Stored items
----------------------------------------

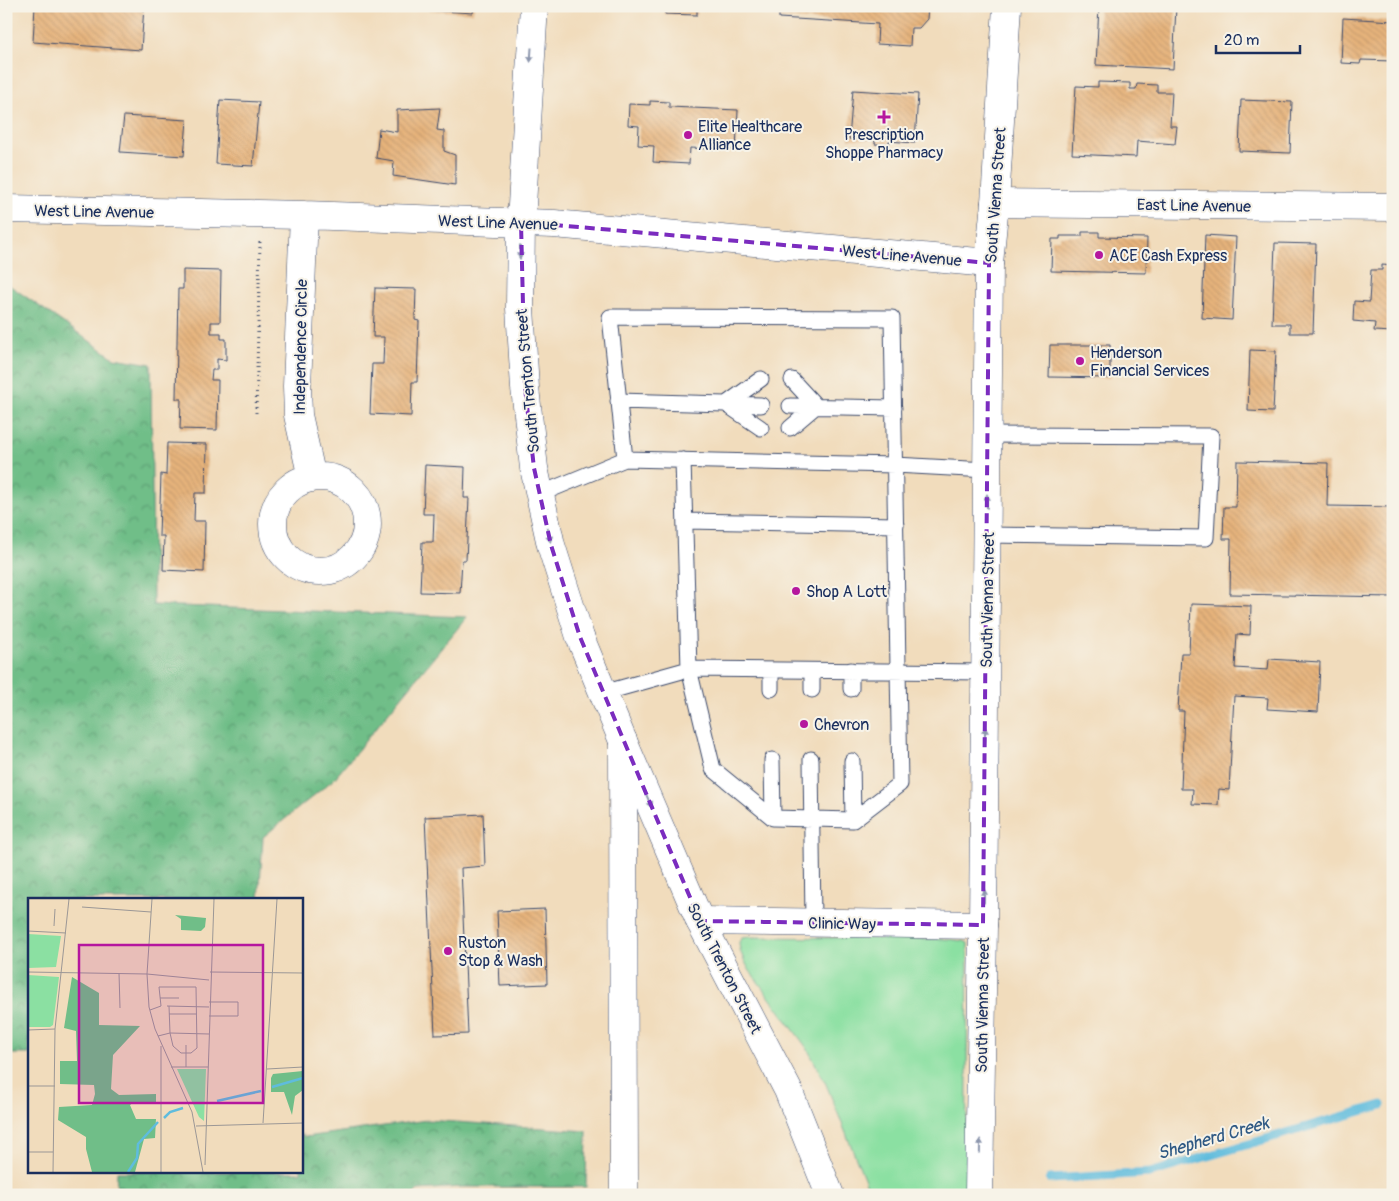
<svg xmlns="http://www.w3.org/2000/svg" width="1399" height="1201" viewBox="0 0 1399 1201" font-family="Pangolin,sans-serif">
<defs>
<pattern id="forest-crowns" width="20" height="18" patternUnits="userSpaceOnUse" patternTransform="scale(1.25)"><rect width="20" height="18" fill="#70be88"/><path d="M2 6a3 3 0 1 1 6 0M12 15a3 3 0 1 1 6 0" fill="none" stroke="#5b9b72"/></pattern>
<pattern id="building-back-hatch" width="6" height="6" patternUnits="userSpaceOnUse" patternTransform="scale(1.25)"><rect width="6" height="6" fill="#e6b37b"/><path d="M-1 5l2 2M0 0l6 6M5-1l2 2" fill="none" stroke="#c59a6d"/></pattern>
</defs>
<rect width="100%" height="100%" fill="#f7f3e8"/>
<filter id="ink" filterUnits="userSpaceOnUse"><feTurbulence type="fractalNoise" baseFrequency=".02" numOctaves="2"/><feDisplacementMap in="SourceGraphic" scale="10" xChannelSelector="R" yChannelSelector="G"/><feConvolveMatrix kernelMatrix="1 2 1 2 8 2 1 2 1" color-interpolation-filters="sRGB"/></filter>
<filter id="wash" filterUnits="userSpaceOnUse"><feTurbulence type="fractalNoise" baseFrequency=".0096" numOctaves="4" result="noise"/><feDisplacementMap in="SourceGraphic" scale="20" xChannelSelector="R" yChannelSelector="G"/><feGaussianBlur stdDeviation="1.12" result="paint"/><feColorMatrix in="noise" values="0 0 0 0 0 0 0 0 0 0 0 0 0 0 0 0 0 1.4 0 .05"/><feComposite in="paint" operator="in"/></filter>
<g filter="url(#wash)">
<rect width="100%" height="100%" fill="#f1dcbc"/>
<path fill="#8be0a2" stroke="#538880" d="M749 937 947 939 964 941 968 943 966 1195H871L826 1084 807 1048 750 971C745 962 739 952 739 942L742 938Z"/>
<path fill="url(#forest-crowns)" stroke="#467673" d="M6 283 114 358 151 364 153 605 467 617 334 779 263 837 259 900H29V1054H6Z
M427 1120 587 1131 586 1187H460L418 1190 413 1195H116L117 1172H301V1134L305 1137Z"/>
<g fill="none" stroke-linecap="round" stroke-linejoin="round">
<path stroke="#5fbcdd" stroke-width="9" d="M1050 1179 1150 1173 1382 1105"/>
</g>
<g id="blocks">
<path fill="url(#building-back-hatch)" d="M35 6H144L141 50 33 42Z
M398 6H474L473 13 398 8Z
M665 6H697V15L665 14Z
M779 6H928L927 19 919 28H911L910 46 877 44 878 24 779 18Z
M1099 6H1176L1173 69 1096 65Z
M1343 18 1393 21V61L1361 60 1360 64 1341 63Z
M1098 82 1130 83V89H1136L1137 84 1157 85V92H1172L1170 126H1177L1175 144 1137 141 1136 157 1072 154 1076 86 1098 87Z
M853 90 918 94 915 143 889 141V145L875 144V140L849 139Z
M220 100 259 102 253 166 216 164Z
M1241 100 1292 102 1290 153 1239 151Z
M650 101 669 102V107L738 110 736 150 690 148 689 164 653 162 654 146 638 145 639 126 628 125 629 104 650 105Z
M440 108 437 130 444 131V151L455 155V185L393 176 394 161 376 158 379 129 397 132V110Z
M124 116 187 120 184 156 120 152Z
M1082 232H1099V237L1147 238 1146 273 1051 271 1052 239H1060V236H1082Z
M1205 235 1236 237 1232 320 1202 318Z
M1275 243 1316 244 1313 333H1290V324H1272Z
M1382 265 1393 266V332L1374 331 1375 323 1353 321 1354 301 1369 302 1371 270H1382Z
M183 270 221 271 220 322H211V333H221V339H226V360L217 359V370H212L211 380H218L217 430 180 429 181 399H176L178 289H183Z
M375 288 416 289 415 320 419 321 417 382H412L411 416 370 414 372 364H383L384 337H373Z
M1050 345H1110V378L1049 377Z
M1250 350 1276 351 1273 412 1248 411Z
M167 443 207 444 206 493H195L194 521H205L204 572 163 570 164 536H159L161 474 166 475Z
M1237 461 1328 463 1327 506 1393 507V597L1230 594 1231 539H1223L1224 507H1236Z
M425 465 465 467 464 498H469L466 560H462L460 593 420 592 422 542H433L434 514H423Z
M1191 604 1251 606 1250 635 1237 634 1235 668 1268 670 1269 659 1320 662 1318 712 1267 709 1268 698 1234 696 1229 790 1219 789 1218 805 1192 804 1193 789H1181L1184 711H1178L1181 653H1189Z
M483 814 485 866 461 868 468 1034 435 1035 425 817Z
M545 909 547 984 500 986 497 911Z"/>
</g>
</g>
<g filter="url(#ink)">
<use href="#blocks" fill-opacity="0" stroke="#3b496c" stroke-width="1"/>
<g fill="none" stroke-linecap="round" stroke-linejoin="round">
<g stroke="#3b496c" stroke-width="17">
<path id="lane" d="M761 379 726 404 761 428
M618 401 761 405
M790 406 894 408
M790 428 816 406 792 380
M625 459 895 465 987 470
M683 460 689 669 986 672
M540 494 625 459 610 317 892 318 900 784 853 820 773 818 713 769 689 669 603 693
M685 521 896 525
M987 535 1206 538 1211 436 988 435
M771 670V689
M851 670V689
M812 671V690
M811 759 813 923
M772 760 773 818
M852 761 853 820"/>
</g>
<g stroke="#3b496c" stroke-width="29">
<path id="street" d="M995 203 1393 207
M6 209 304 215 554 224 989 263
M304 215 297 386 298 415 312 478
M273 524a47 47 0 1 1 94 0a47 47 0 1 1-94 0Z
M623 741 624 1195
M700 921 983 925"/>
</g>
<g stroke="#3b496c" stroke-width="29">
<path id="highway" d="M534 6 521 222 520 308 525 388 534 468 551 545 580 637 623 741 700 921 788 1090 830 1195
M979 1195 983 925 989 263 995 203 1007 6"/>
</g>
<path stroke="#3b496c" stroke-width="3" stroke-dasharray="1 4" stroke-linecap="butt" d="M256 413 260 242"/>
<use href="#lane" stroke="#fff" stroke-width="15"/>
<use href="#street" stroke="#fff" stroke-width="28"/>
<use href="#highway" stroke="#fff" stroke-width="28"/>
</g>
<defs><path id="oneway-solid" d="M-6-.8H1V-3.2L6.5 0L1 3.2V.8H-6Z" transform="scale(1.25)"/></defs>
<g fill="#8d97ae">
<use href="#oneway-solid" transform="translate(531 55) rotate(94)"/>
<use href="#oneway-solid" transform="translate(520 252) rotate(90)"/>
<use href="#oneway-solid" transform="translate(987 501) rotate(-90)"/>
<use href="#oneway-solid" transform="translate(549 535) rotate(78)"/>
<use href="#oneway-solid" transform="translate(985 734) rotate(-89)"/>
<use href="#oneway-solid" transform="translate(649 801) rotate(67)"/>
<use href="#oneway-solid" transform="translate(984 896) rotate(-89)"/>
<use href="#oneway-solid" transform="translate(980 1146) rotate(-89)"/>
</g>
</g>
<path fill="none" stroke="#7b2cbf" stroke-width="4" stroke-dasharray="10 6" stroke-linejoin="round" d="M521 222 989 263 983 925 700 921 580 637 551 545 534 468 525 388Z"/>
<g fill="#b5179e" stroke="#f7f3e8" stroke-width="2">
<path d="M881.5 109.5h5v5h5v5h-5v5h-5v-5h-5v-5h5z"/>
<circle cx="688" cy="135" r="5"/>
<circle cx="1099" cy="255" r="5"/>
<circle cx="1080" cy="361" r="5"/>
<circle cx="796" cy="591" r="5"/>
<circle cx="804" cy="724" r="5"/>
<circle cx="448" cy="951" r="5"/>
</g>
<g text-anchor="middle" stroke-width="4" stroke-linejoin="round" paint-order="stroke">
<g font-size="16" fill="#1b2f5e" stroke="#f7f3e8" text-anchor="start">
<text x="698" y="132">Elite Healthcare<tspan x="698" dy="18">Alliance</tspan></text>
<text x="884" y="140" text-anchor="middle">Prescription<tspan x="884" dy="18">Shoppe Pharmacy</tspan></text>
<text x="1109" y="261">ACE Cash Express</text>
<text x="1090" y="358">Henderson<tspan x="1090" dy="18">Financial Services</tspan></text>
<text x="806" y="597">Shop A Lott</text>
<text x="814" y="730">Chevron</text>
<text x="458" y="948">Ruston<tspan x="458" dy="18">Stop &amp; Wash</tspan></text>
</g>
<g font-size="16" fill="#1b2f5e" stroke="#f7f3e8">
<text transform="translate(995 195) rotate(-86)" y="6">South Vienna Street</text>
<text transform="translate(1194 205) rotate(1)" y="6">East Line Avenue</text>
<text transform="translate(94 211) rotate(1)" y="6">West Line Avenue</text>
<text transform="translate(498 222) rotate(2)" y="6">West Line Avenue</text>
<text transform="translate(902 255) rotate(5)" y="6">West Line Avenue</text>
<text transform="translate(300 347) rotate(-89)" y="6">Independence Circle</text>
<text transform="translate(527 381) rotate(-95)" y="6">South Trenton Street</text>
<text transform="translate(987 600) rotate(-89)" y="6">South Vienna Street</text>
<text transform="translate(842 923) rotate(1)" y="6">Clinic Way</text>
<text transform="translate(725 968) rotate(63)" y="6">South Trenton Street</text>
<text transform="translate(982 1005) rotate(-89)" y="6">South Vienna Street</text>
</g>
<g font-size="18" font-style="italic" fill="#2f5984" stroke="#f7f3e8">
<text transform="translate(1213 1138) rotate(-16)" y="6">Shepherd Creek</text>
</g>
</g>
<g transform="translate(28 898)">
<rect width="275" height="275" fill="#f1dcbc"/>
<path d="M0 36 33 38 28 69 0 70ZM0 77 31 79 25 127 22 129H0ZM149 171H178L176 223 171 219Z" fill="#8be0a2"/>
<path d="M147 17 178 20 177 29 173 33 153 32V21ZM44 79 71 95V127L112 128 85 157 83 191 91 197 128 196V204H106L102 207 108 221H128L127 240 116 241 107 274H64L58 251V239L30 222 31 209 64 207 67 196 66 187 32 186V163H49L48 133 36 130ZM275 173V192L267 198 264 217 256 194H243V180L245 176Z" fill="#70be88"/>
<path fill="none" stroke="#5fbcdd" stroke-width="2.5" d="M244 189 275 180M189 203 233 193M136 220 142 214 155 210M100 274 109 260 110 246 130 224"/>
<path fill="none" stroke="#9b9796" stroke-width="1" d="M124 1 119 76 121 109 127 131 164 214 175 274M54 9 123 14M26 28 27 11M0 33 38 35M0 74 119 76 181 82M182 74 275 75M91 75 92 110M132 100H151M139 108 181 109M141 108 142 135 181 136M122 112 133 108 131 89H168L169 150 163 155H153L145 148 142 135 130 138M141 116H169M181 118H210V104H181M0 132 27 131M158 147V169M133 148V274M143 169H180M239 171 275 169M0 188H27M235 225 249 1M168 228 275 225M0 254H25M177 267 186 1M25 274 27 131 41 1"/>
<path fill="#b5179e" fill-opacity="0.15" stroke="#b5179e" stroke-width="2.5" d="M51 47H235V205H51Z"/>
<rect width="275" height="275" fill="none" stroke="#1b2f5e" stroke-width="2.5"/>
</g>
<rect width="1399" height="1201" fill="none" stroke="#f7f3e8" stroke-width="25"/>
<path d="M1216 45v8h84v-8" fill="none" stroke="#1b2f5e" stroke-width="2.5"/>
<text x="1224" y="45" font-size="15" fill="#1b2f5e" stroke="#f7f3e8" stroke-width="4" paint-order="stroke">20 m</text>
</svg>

----------------------------------------

## HOW TO COMPLETE THIS TASK:
Your task for the entries above: copy exactly the span starting with the line with "M167 443 207" and going on through the line with "M683 460 689 669 986 672", both lines included, and nothing else.

## SOLUTION TO THE EXERCISE:
M167 443 207 444 206 493H195L194 521H205L204 572 163 570 164 536H159L161 474 166 475Z
M1237 461 1328 463 1327 506 1393 507V597L1230 594 1231 539H1223L1224 507H1236Z
M425 465 465 467 464 498H469L466 560H462L460 593 420 592 422 542H433L434 514H423Z
M1191 604 1251 606 1250 635 1237 634 1235 668 1268 670 1269 659 1320 662 1318 712 1267 709 1268 698 1234 696 1229 790 1219 789 1218 805 1192 804 1193 789H1181L1184 711H1178L1181 653H1189Z
M483 814 485 866 461 868 468 1034 435 1035 425 817Z
M545 909 547 984 500 986 497 911Z"/>
</g>
</g>
<g filter="url(#ink)">
<use href="#blocks" fill-opacity="0" stroke="#3b496c" stroke-width="1"/>
<g fill="none" stroke-linecap="round" stroke-linejoin="round">
<g stroke="#3b496c" stroke-width="17">
<path id="lane" d="M761 379 726 404 761 428
M618 401 761 405
M790 406 894 408
M790 428 816 406 792 380
M625 459 895 465 987 470
M683 460 689 669 986 672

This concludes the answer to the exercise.